Prepare for your auto loan application with Kikoff
Before you start crunching numbers with our auto loan amortization calculator or fill out loan applications, make sure your score is strong enough to unlock the best rates. Tools like Kikoff can help you add positive activity to your credit report with verified rent reporting.
Kikoff offers a variety of other tools and services to support your financial journey, including:
- A free Kikoff credit account
- A paid subscription credit service
- Secured credit cards
- Invite-only credit builder loans
- Free error dispute letter generation tools
- Debt negotiation on eligible debts
- Privacy and identity protection
Build credit responsibly with Kikoff's plans.
Frequently asked questions
What does an auto loan amortization calculator show me?
An auto loan amortization calculator shows your estimated monthly payment as well as a full breakdown of how each payment is split between principal and interest over the life of your loan. It also shows your remaining balance after each payment, your total interest paid, and your projected payoff date.
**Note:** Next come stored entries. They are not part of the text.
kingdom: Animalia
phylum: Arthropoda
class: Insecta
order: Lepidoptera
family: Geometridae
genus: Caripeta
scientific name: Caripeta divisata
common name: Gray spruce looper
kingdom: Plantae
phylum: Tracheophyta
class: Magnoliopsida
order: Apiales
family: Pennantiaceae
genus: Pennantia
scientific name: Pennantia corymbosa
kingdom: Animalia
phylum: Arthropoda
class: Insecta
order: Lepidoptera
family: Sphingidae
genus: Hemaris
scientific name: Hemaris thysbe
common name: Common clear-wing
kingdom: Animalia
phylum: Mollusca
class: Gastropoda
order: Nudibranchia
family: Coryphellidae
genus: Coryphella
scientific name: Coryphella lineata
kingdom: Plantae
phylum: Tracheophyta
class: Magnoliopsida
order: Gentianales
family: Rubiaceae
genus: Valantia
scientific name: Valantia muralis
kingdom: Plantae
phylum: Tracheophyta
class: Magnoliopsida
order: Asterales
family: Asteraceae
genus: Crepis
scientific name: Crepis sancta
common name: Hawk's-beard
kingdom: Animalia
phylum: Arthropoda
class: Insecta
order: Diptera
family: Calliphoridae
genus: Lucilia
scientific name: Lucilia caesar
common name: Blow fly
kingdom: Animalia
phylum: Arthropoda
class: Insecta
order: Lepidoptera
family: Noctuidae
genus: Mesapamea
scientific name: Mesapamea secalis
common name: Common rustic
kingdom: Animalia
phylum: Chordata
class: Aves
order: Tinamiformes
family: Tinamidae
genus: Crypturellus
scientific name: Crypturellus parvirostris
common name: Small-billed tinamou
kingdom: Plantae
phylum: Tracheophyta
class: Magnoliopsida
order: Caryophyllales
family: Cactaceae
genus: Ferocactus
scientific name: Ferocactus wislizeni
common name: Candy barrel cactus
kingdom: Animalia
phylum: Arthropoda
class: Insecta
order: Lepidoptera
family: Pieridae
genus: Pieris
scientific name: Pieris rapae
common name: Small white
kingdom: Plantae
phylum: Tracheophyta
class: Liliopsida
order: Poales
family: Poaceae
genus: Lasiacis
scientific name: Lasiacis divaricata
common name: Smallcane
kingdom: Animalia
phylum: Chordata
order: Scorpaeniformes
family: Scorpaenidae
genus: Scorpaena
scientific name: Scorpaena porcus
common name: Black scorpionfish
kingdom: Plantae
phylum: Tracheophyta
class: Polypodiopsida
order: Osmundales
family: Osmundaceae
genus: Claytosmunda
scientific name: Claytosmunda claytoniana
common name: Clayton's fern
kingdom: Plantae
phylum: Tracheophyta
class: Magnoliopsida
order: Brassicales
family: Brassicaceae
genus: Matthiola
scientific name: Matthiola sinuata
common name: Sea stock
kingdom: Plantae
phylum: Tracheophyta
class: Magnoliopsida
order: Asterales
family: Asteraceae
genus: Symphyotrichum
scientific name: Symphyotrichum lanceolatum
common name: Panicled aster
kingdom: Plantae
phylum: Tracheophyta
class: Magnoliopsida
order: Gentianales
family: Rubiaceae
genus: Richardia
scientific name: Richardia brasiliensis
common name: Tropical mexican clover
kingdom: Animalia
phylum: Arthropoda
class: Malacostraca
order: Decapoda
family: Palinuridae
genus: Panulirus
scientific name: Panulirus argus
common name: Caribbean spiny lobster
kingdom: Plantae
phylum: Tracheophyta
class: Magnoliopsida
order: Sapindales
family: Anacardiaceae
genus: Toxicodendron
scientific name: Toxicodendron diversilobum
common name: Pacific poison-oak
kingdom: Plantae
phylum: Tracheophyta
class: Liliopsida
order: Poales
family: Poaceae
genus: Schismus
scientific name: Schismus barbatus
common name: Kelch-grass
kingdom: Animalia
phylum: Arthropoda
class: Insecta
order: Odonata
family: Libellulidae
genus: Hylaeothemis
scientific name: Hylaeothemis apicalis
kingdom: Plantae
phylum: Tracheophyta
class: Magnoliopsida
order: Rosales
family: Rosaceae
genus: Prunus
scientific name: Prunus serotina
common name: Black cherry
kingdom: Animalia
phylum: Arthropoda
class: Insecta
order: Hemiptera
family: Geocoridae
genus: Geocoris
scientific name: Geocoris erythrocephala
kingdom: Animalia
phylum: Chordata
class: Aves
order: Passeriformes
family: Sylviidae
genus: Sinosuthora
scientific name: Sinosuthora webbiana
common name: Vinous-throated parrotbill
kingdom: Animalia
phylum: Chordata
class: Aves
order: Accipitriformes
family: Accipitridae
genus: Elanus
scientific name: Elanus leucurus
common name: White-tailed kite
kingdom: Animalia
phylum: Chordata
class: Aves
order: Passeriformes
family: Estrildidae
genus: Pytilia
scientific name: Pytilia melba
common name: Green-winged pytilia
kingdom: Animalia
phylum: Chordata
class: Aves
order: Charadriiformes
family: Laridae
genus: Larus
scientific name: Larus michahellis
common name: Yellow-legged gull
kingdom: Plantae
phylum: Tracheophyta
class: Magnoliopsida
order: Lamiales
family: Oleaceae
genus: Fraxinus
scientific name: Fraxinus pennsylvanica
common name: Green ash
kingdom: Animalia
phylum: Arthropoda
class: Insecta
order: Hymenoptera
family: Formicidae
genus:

Why do early loan payments go mostly toward interest?
Because interest is calculated as a percentage of your remaining balance, the interest portion of each payment is highest at the beginning of the loan when your balance is largest. As your balance decreases over time, more of each payment goes toward principal. This is how amortization works for most installment loans, including auto loans.
Should I get preapproved before visiting a dealership?
Yes, you may want to get preapproved before visiting a dealership so that you know how much you qualify to finance, what your interest rate will be, and what your monthly payments will be ahead of time. Knowing your options ahead of time will take the pressure off you and help you focus on vehicles within your budget.